A fluid motion has velocity potential $\phi(x, y, t)$ given by

$$\phi=\epsilon y \cos (x-t)$$

where $\epsilon$ is a constant. Find the corresponding velocity field $\mathbf{u}(x, y, t)$. Determine $\nabla \cdot \mathbf{u}$.

The time-average of a quantity $\psi(x, y, t)$ is defined as $\frac{1}{2 \pi} \int_{0}^{2 \pi} \psi(x, y, t) d t$.

Show that the time-average of this velocity field at every point $(x, y)$ is zero.

Write down an expression for the fluid acceleration and find the time-average acceleration at $(x, y)$.
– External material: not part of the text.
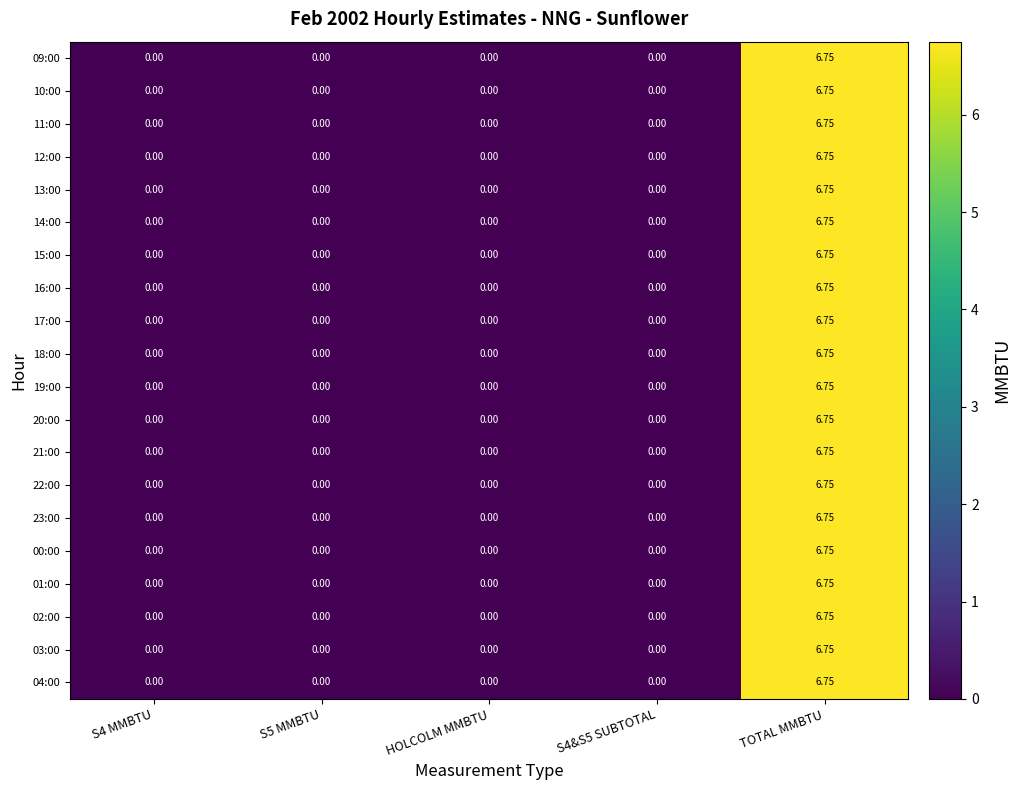

At which category is the sum across all series the highest?

TOTAL MMBTU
Suppose now that $|\epsilon| \ll 1$. The material particle at $(0,0)$ at time $t=0$ is marked with dye. Write down equations for its subsequent motion and verify that its position $(x, y)$ at time $t>0$ is given (correct to terms of order $\epsilon^{2}$ ) as

$$\begin{aligned} &x=\epsilon^{2}\left(\frac{1}{2} t-\frac{1}{4} \sin 2 t\right) \\ &y=\epsilon \sin t \end{aligned}$$

Deduce the time-average velocity of the dyed particle correct to this order.